E-mails and legal records obtained by KING 5 show the occupational therapist complained about Joseph’s situation at least seven times to district and state officials.
Last February, Baker sent an e-mail to four Sumas Elementary School staff members, including administrators. She reported that Joseph’s special education situation is “very concerning.” She informed the staff that Joseph is “in chair restraints,” which is “against the law,” and the situation “appears dire.”
“This is clearly not acceptable. He is 6 years old and needs a lot of movement to be happy and regulated,” Baker wrote. “This situation could cause permanent trauma and damage to his nervous system to say the least.”
In June, she wrote another e-mail expressing her concern. In that note, she suggested that Sumas Elementary School staff receive updated training on the use of restraints and isolation in schools. She also contacted the Office of Superintendent of Public Instruction (OSPI) in Olympia and Child Protective Services.
But instead of change, Baker said the special education teacher dealt with her complaints in a different way.
“She banned me from the classroom,” she said.
Baker’s temporary contract with the district ended in June.
District Responds to State Investigators
After the occupational therapist reported to Kolbert that Joseph was restrained, the mother filed a citizen complaint with OSPI in mid-September.
The state agency promptly opened an investigation, which concluded in November. According to legal documents, the OSPI investigator got a completely different story from the Nooksack Valley School District.
School officials said the belt Joseph wore was not used as a restraint. In fact, they reported that Joseph liked to put it on. They said it was his seating preference to sit in the chair and fasten the front buckle of the strap. They also said he could unbuckle and leave the chair at any time.
More than a dozen staff members who were interviewed by the OSPI investigator said they never saw Joseph strapped to a chair in the manner Baker described. One para educator reported witnessing staff occasionally hold Joseph by the belt as the student walked in the hallway.
District officials admitted that there was never an imminent likelihood of serious harm, as the law requires in cases of restraint.
“They’re hiding something,” said Lara Hruska, Kolbert’s special education attorney, when asked about the district’s response.

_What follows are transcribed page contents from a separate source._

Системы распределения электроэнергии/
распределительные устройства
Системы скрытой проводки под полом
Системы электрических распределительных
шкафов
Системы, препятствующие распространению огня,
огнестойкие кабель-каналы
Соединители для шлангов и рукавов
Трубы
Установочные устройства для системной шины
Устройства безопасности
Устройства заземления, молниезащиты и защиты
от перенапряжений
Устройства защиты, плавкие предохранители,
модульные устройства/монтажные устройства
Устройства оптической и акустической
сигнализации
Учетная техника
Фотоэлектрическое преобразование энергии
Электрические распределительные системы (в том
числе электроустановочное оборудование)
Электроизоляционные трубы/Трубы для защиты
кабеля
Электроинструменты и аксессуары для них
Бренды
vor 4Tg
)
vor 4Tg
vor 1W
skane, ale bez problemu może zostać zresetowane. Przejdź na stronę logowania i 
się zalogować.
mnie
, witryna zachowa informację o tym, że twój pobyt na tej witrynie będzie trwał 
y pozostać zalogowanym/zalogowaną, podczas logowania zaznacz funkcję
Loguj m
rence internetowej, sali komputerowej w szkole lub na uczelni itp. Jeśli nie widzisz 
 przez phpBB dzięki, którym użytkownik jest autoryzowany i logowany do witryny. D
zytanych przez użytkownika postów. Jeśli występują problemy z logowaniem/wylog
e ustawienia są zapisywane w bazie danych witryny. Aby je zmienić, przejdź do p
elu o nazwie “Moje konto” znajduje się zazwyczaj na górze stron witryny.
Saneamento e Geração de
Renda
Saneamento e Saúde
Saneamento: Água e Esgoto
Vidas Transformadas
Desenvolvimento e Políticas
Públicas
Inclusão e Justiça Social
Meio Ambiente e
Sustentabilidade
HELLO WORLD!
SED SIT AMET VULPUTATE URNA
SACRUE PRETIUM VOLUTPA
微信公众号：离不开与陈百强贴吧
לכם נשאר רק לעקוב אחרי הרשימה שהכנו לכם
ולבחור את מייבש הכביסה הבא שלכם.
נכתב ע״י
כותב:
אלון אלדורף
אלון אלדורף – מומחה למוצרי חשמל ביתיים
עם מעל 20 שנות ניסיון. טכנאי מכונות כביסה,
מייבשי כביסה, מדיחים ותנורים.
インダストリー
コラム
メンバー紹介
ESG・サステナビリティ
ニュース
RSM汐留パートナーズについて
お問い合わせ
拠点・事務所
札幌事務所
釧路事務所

Hruska said the occupational therapist has no motivation to lie.
“This will only bring attention and scrutiny on her, and I think she’s hugely brave to continue to speak out,” Hruska said.
Officials at the Nooksack Valley School District declined a request for an interview to discuss Baker’s allegations.

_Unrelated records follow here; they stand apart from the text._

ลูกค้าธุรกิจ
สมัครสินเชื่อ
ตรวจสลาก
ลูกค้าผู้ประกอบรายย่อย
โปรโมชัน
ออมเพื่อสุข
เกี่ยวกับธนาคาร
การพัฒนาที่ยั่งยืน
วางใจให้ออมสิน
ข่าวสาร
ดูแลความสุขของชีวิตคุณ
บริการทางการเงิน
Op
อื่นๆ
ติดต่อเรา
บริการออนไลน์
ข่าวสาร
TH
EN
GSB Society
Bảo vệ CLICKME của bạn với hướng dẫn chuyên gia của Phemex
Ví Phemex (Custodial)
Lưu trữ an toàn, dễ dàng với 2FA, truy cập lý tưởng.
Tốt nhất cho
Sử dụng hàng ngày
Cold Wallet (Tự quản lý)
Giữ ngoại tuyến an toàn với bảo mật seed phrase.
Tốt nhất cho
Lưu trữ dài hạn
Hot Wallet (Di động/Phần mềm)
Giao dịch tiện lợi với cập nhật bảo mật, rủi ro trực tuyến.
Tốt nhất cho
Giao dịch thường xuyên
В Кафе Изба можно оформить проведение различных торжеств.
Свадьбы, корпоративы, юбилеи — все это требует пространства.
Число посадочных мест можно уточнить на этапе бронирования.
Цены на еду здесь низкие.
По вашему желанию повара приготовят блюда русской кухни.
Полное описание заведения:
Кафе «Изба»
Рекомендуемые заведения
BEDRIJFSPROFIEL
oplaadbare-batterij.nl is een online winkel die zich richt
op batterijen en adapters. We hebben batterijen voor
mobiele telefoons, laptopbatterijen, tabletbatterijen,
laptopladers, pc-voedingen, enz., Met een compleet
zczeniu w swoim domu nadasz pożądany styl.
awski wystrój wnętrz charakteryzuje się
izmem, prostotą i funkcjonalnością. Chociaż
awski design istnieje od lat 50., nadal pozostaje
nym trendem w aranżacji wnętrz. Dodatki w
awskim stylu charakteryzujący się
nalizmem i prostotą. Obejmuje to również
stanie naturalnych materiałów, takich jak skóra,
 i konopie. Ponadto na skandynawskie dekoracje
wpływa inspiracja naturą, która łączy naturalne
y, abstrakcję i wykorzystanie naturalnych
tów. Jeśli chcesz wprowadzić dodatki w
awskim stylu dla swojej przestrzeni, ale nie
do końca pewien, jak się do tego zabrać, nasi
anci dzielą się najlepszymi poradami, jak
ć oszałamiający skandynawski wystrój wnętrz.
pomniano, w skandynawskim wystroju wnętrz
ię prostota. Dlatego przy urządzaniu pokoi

Cindy Stockwell, assistant superintendent at the Nooksack Valley School District, wrote in a statement that the district works continually to ensure that the Individuals with Disabilities Education Act and "all related special education guidelines and procedures are implemented with fidelity.”
“We are highly confident in our staff and the services and supports they provide for our students,” Stockwell wrote.

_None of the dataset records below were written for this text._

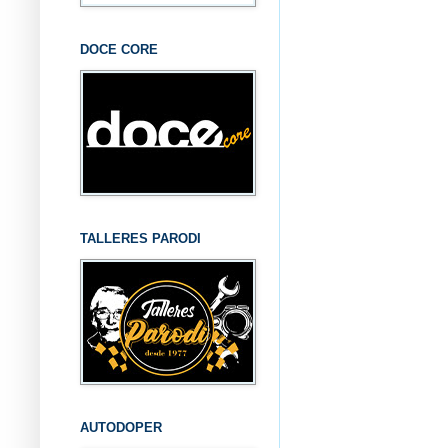
DOCE CORE
TALLERES PARODI
AUTODOPER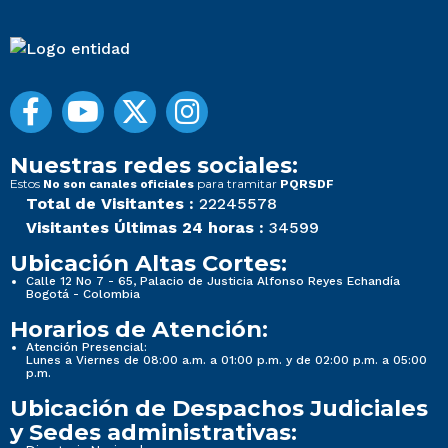
Nuestras redes sociales:
Estos
para tramitar
No son canales oficiales
PQRSDF
Total de Visitantes :
22245578
Visitantes Últimas 24 horas :
34599
Ubicación Altas Cortes:
Calle 12 No 7 - 65, Palacio de Justicia Alfonso Reyes Echandía
Bogotá - Colombia
Horarios de Atención:
Atención Presencial:
Lunes a Viernes de 08:00 a.m. a 01:00 p.m. y de 02:00 p.m. a 05:00
p.m.
Ubicación de Despachos Judiciales
y Sedes administrativas: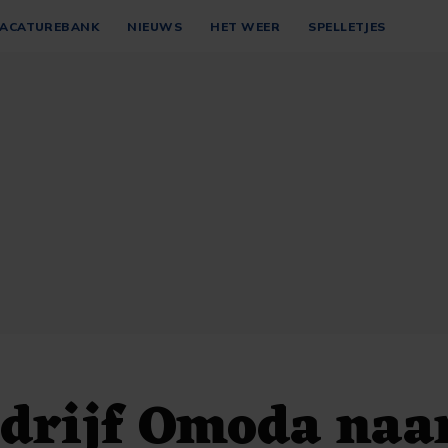
ACATUREBANK
NIEUWS
HET WEER
SPELLETJES
drijf Omoda naa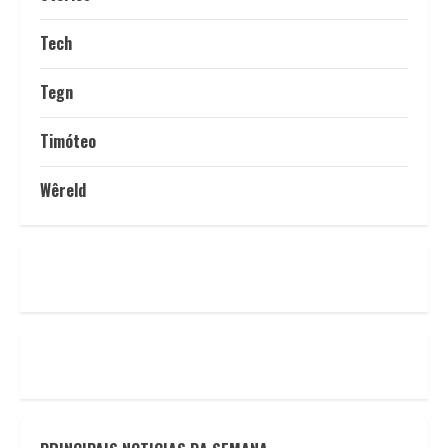
Tech
Tegn
Timóteo
Wêreld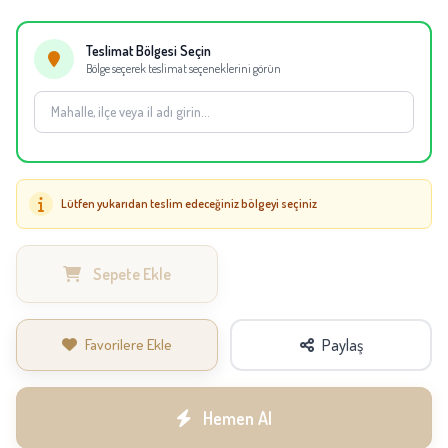
eşdeğer çiçekler kullanılabilir.
Teslimat Bölgesi Seçin
Bölge seçerek teslimat seçeneklerini görün
Lütfen yukarıdan teslim edeceğiniz bölgeyi seçiniz
Sepete Ekle
Favorilere Ekle
Paylaş
Hemen Al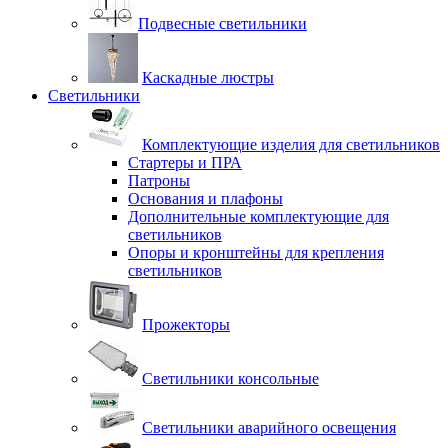
Подвесные светильники
Каскадные люстры
Светильники
Комплектующие изделия для светильников
Стартеры и ПРА
Патроны
Основания и плафоны
Дополнительные комплектующие для
светильников
Опоры и кронштейны для крепления
светильников
Прожекторы
Светильники консольные
Светильники аварийного освещения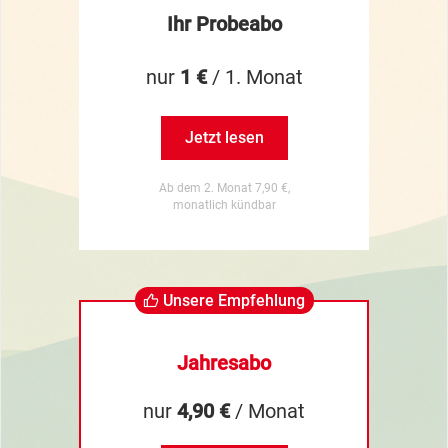
Ihr Probeabo
nur
1 €
/ 1. Monat
Jetzt lesen
Ab dem 2. Monat 7,90 €,
monatlich kündbar
Unsere Empfehlung
Jahresabo
nur
4,90 €
/ Monat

In the end, OSPI’s investigator wrote that Baker’s allegations “appear credible.” But he couldn’t determine if Joseph had been restrained in a chair or not.
The state agency issued a violation against the school district for using the belt to restrain Joseph in the hallway, which is against the law. The district got another violation for failing to report that restraint occurred in the hallway, which is also against the law.
OSPI ordered Nooksack Valley School District officials to receive training on both the proper use of restraint and isolation and the state’s reporting requirements.
Kolbert said she continues to believe that Baker’s story about her son is true.
She said she hopes Joseph will keep thriving in his new environment at the private school.
“I’m hoping that he’ll learn to trust human beings again and learn not everyone is like that and (that) what happened to him is wrong,” she said.